What is the induced fit model for enzyme action?

Answer 23

It proposes that instead of being an exact fit, the enzyme active sites match very very closely to the shape of the substrate. It proposes that the active site could mould itself around the substrate, forming a precise fit.

Question 24

What is a prosthetic group?

Answer 24

Prosthetic groups are another type of cofactor. For example haem. (not in student guide)

Question 25

What is a coenzyme?

Answer 25

Non protein, organic molecules necessary for enzyme action.
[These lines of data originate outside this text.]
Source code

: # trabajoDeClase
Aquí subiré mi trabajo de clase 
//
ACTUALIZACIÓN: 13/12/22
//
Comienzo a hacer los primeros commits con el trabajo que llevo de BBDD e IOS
They are not permanently attached, unlike other cofactors.

Question 26

Explain the trend in a graph for enzyme activity of increasing substrate concentration.

Answer 26

At low substrate concentration an increase in concentration increases enzyme activity-it is a limiting factor. This is because a greater concentration of substrate molecules increases the chances of collision with enzyme molecules. Therefore, more enzyme substrate complexes are formed. At high substrate concentrations an increase in conc. does not cause a further increase in activity. This is because at high substrate concentrations the enzymes are fully employed and so, at any one moment, all the active sites are occupied.

Question 27

Explain the trend in a graph for enzyme activity for increasing enzyme concentration.

Answer 27

An increase in enzyme concentration increase the rate of reaction. At high enzyme concentration, activity may level off, but only if there is insufficient substrate. This is because an increase in the concentration of enzyme molecules increases the chance of successful collisions with substrate molecules. (There is normally only an incline phase since enzymes are used over and over and so function efficiently at very low concentration.)

Question 28

Explain the trend in a graph for enzyme activity for increasing pH.

Answer 28

Changes from the optimum pH cause a decrease in enzyme activity. This is because the nature of the protein, and so, the active site of the enzyme are altered by changes in pH. In particular ionic bonds in the tertiary structure are disrupted. pH is a measure of hydrogen ions (H+) concentration and, as the concentration of hydrogen ions changes, the charges of the R groups of amino acids are altered: at low pH a high concentration of H+ causes negatively charged R groups to lose their charge : at high pH a low conc. of H+ causes positively charged R-groups to lose their charge. So at non optimal pH the substrate attaches less readily to the enzyme and their is a specific pH at which the charges in the active site best facilitate the formation of an enzyme-substrate complex.

Question 29

Explain the trend in a graph for enzyme activity for increasing temperature.

Answer 29

At low temperatures an increase in temperature causes an exponential increase in enzyme activity-typically, a 10°C rise in temperature doubles the rate of enzyme activity. This is because an increase in temperature provides more kinetic energy for the collision of enzyme and substrate, so the rate of formation of enzyme-substrate complexes increases. At high temperatures (typically above 40°C) an increase in temperature forces a sharp decline in enzyme activity. This is because the bonds holding the tertiary structure of the enzyme molecules are broken down and so the active sites loses its complementary shape for substrate attachment-the enzyme is denatured.

Question 30

What are all the different types of immobilising enzymes?

Answer 30

Adsorption
Covalent bonding
Cross-linking
Encapsulation
Entrapment

Question 31

What is an example of an enzyme with optimum temperature of 90°C?

Answer 31

Enzymes from thermophilic bacteria that live in hot springs are active at temperatures up to 90°C.

Question 32

What provides increased thermostability in enzymes that act in hotter temperatures?

Answer 32

The large number of disulphide bonds that provides increased thermostability.